Not all the water is bad. Some provincial cities have improved their water systems, and Environment Ministry officials say that 85 percent of the water coursing through municipal systems is potable. Consumers, however, don’t know when they might sip the other 15 percent. Many Mexicans simply don’t trust the government to deliver clean, pure water.

That’s where multinational companies with bottled water divisions – such as Coca-Cola, PepsiCo, France’s Groupe Danone and the Swiss giant Nestle – have found an opening.

“These companies tell people to have confidence in them rather than in the government,” Campero said.

One can hardly turn on the television without seeing an ad of a lithe young woman in a sweatsuit sipping from a bottle of premium water or a woman in a bikini whose svelte physique seems due to the bottle of water in her hand.

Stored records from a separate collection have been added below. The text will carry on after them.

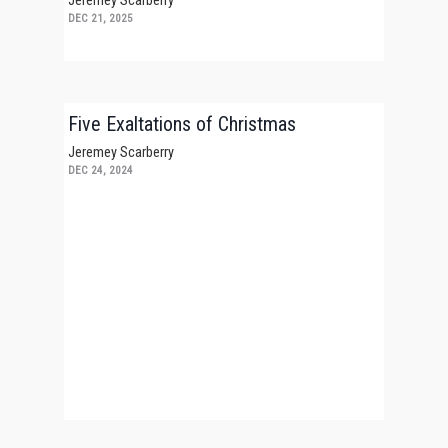
Jeremey Scarberry
DEC 21, 2025
Five Exaltations of Christmas
Jeremey Scarberry
DEC 24, 2024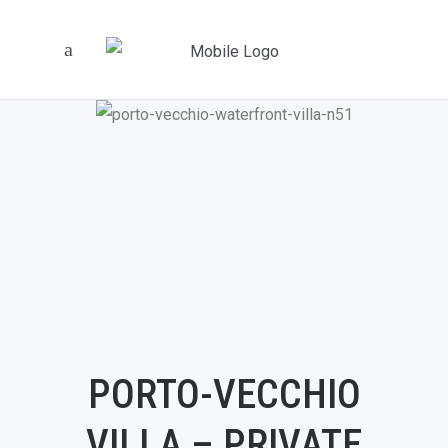
PORTO-VECCHIO
VILLA – PRIVATE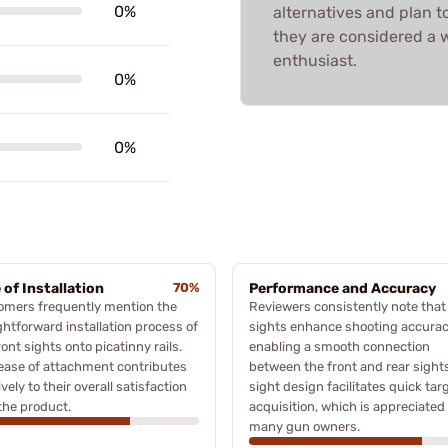
0%
alternatives and plan t
they are considered a 
enthusiast.
0%
0%
 of Installation
70%
Performance and Accuracy
omers frequently mention the
Reviewers consistently note that
ghtforward installation process of
sights enhance shooting accura
ront sights onto picatinny rails.
enabling a smooth connection
ease of attachment contributes
between the front and rear sight
ively to their overall satisfaction
sight design facilitates quick tar
the product.
acquisition, which is appreciated
many gun owners.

On street corners, vendors hawk liter bottles of water. Restaurants don’t offer tap water, insisting that diners buy bottled water. Primary school students must take money to buy bottled water from kiosks.

For big companies, the boom in bottled water consumption in developing countries such as Mexico, India, China and Indonesia has been a godsend, since consumers in Europe, a stronghold of bottled water, have rebelled against throwaway plastic bottles as harmful to the environment.

Not so in Mexico. Former President Vicente Fox, a longtime Coca-Cola executive, looked positively on rising soft drink and bottled water sales, seeing them as a driver of economic growth. Mexicans drink an average of 42.3 gallons of soft drinks per capita annually, surpassed only by U.S. consumers.

The growth of soft drink consumption is slowing in comparison with water, however.

The Beverage Marketing Corp. in New York City says Mexico’s bottled water market composes 13 percent of the world’s total, and has grown at 8 percent for each of the past five years.